The complexity associated with creating a siege has scaled dramatically with the number of players involved, in large part due to the fact that the sieging army must be on the square first. I know from my own experience and I'm sure others who are involved in the siege planning process can testify, it takes an immense number of hours to pick the target, coordinate the clearing forces, sieging army, and reinforcements such that dozens and dozens of individual units from a plethora of locations scattered across the game land on the square all within roughly 30seconds.
This isn't necessarily a problem in and of itself, the problem is that if any single reinforcement person (which is like 90% of the people involved) sends their forces too early, the entire operation just got ruined. There's complex, and then there's punishing, and this falls squarely in the latter category.
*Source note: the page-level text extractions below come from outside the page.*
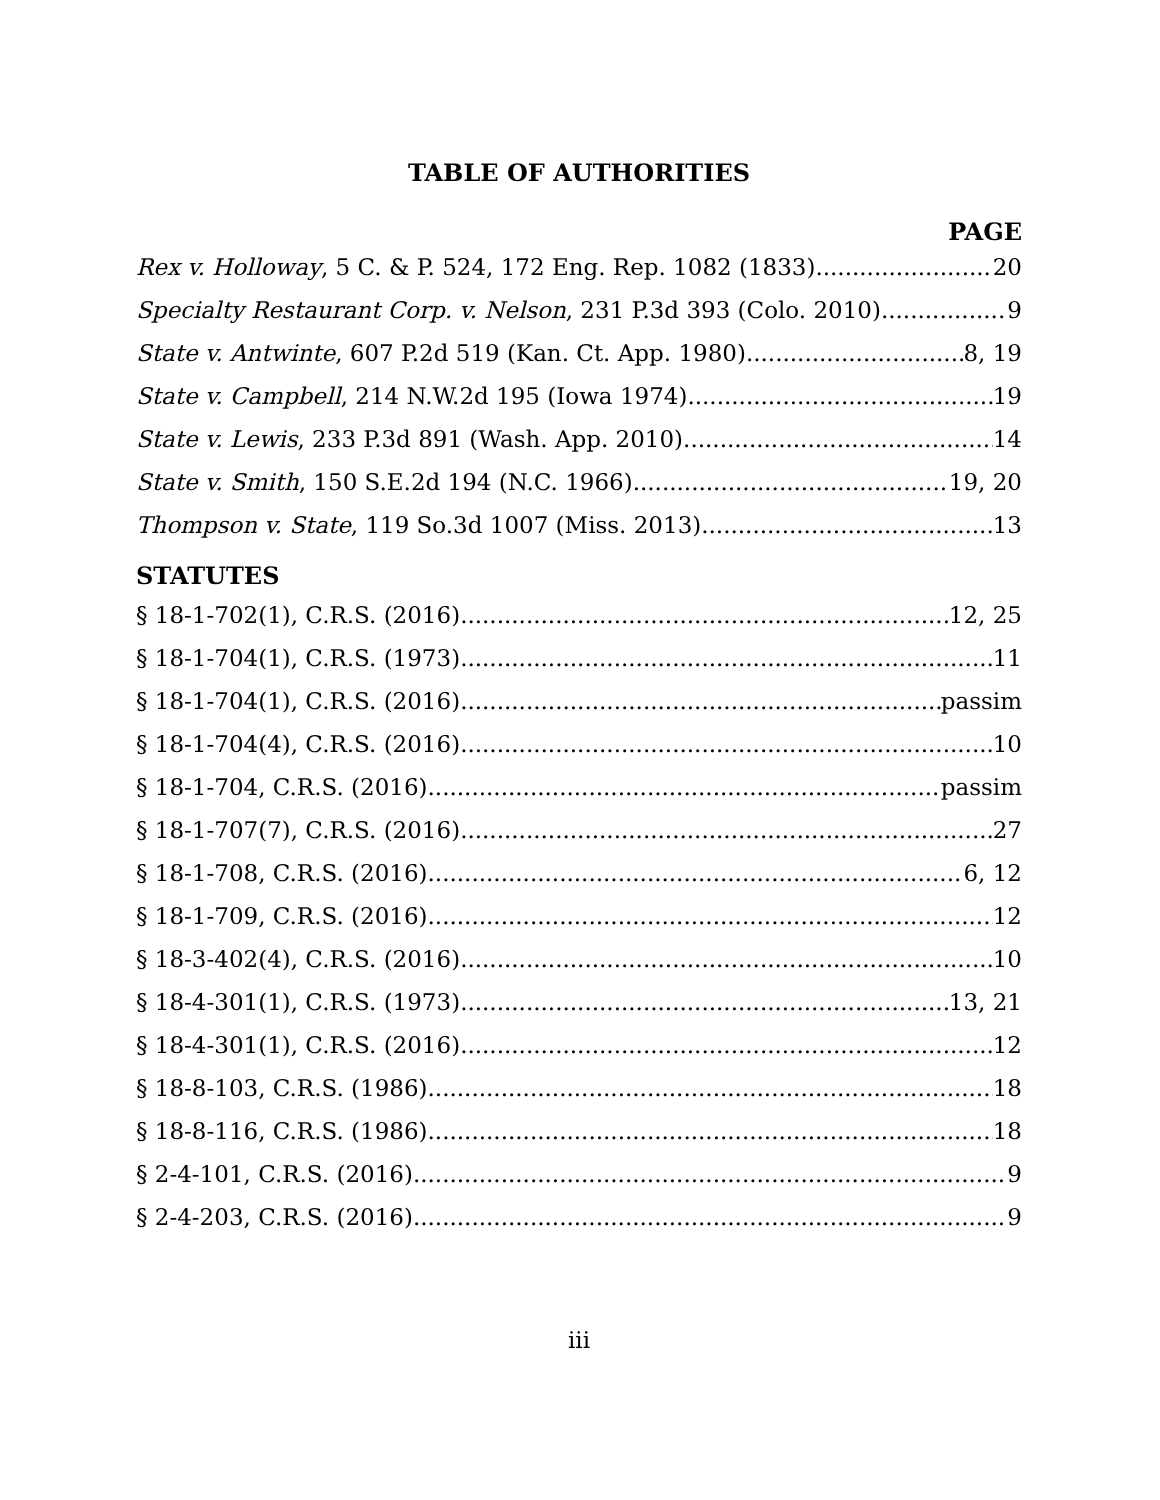TABLE OF AUTHORITIES
PAGE
Rex v. Holloway, 5 C. & P. 524, 172 Eng. Rep. 1082 (1833) 20
Specialty Restaurant Corp. v. Nelson, 231 P.3d 393 (Colo. 2010) 9
State v. Antwinte, 607 P.2d 519 (Kan. Ct. App. 1980) 8, 19
State v. Campbell, 214 N.W.2d 195 (Iowa 1974) 19
State v. Lewis, 233 P.3d 891 (Wash. App. 2010) 14
State v. Smith, 150 S.E.2d 194 (N.C. 1966) 19, 20
Thompson v. State, 119 So.3d 1007 (Miss. 2013) 13
STATUTES
§ 18-1-702(1), C.R.S. (2016) 12, 25
§ 18-1-704(1), C.R.S. (1973) 11
§ 18-1-704(1), C.R.S. (2016) passim
§ 18-1-704(4), C.R.S. (2016) 10
§ 18-1-704, C.R.S. (2016) passim
§ 18-1-707(7), C.R.S. (2016) 27
§ 18-1-708, C.R.S. (2016) 6, 12
§ 18-1-709, C.R.S. (2016) 12
§ 18-3-402(4), C.R.S. (2016) 10
§ 18-4-301(1), C.R.S. (1973) 13, 21
§ 18-4-301(1), C.R.S. (2016) 12
§ 18-8-103, C.R.S. (1986) 18
§ 18-8-116, C.R.S. (1986) 18
§ 2-4-101, C.R.S. (2016) 9
§ 2-4-203, C.R.S. (2016) 9
iii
There are plenty of tactical reasons to continue planning sieges to coalesce all within a few minutes, but to have a game mechanic this punishing is, in my opinion, a stagnating and disheartening force in the game.
Thus I propose either: siege armies be capable of sieging from a square that already contains friendly troops OR making some "Siege Defense" order that is like occupy but would have troops with that order show up as hostiles to the town and could concievably follow the same movement pattern as the sieging army (as in, it moves to the city in question and is teleported to the square, vs actually traveling to the square itself).
Thoughts? other suggestions with respect to this issue? Can we all agree on the problem at least?